- Task details: Pictures do not belong in the copy; print every entry exactly as it stands.
### Extracted information ###
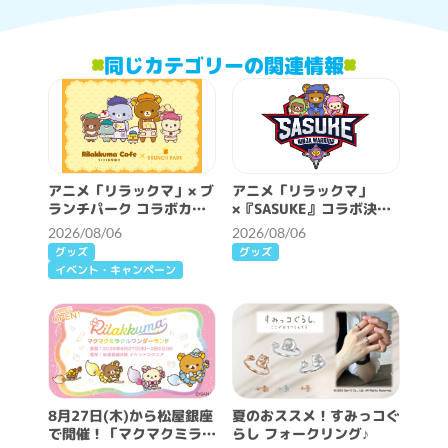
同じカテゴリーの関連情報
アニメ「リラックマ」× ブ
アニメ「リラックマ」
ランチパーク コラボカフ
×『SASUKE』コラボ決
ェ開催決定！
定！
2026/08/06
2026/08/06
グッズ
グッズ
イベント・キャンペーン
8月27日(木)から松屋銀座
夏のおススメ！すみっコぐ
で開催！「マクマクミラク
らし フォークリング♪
###
- Task output:
同じカテゴリーの関連情報
アニメ「リラックマ」× ブ
アニメ「リラックマ」
ランチパーク コラボカフ
×『SASUKE』コラボ決
ェ開催決定！
定！
2026/08/06
2026/08/06
グッズ
グッズ
イベント・キャンペーン
8月27日(木)から松屋銀座
夏のおススメ！すみっコぐ
で開催！「マクマクミラク
らし フォークリング♪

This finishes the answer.